The field dword10, sitting on the calling functions’s stack frame, is rarely initialized. This makes the bound check ineffective and introduces a completely attacker-controlled heap buffer overflow. After the extraction, the engine makes an attempt to deobfuscate the extracted data with a static XOR key. The sure test is completely fallacious. It ought to verify in opposition to the dimensions of the extracted data buffer. As a substitute, it checks against a value that is beforehand set to the uncooked information dimension of the part we extracted the information from. These two sizes don't have anything to do with each other. Particularly, one may be much smaller than the other, or vice-versa. Because the function does not return after the first deobfuscation run, the memory corruption can be triggered up to 0x300 instances in a row. This enables us to bypass the limitation that in a single deobfuscation run we always XOR with the same byte. General, we then have XORed with C0 C0 C1 C1 C1 C2 C2 for fully arbitrary C0, C1, and C2.

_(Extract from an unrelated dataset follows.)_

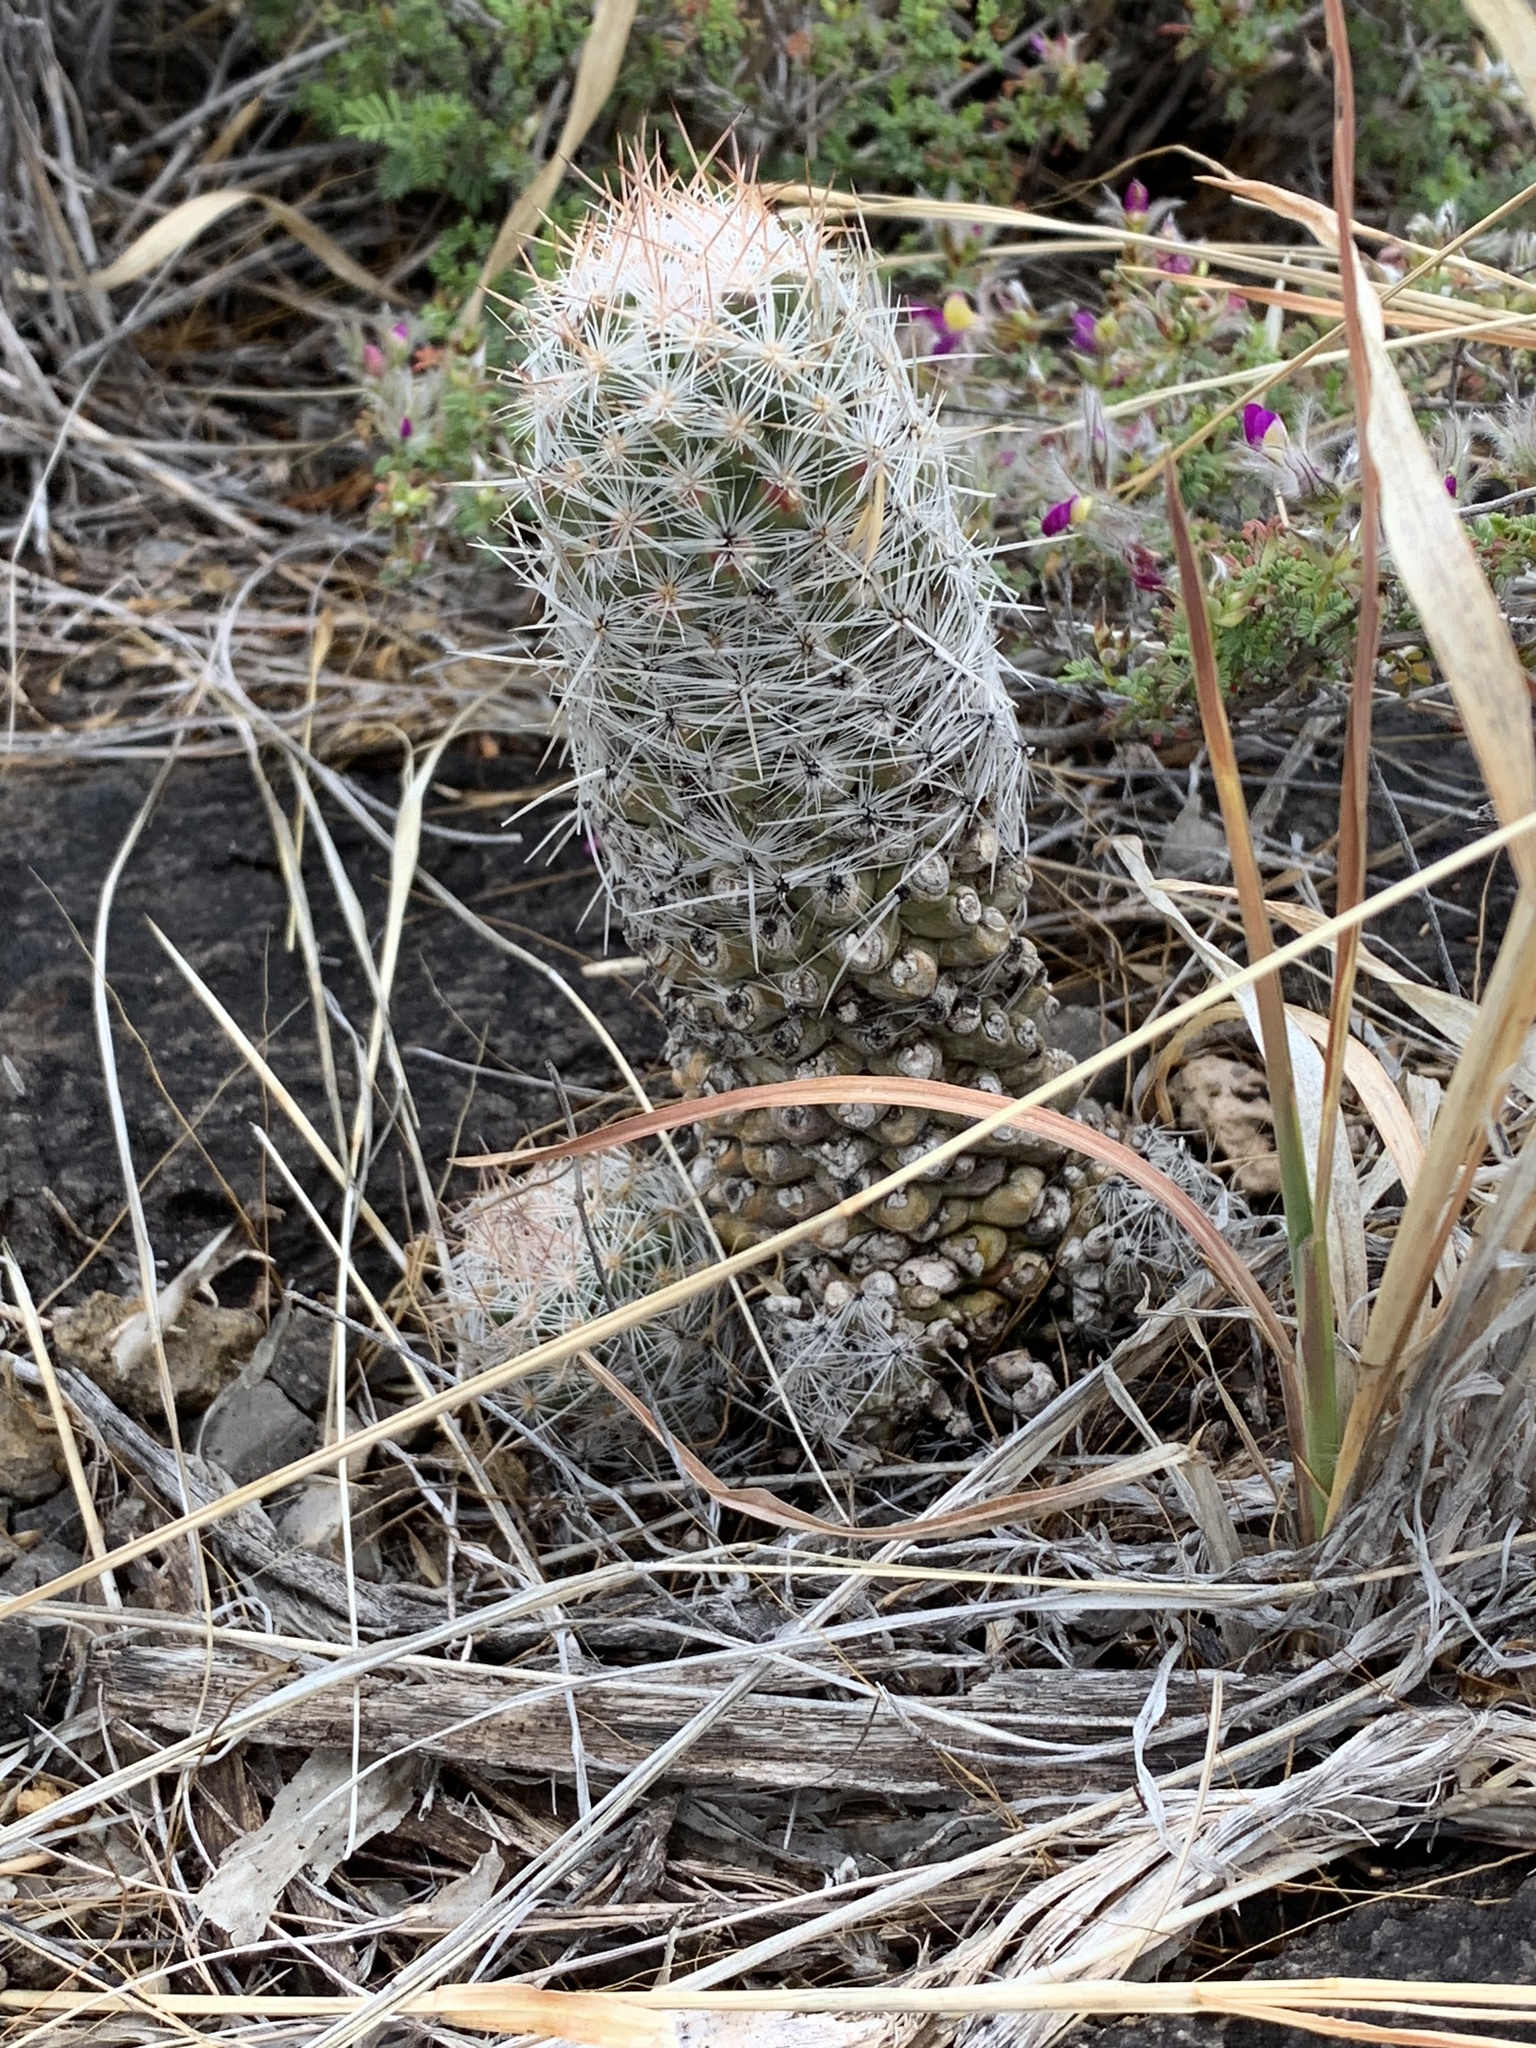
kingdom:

We are able to essentially XOR with such a sample of almost arbitrary size, and swap the byte at most 0x300 instances. Needless to say, this vulnerability is a helpful exploitation primitive because it enables very highly effective memory corruptions: XORing permits us to change selectively only sure parts of knowledge, leaving different components (for MemoryWave Community example heap metadata or critical objects) untouched. A filter is a straightforward transformation on binary code (say, x86-64 code) that's utilized earlier than compression, with the purpose to make the code extra compressible. After now we have decompressed the info, we have to revert this filtering. Bitdefender helps about 15 totally different filters. Of the 15 filters, about eight appear to be affected by such a heap buffer overflow. I treated them all collectively as one bug (after all, it isn't unlikely that they share code). The next memory corruption occurs in a loop of the perform PeFile::rebuildImports (cf.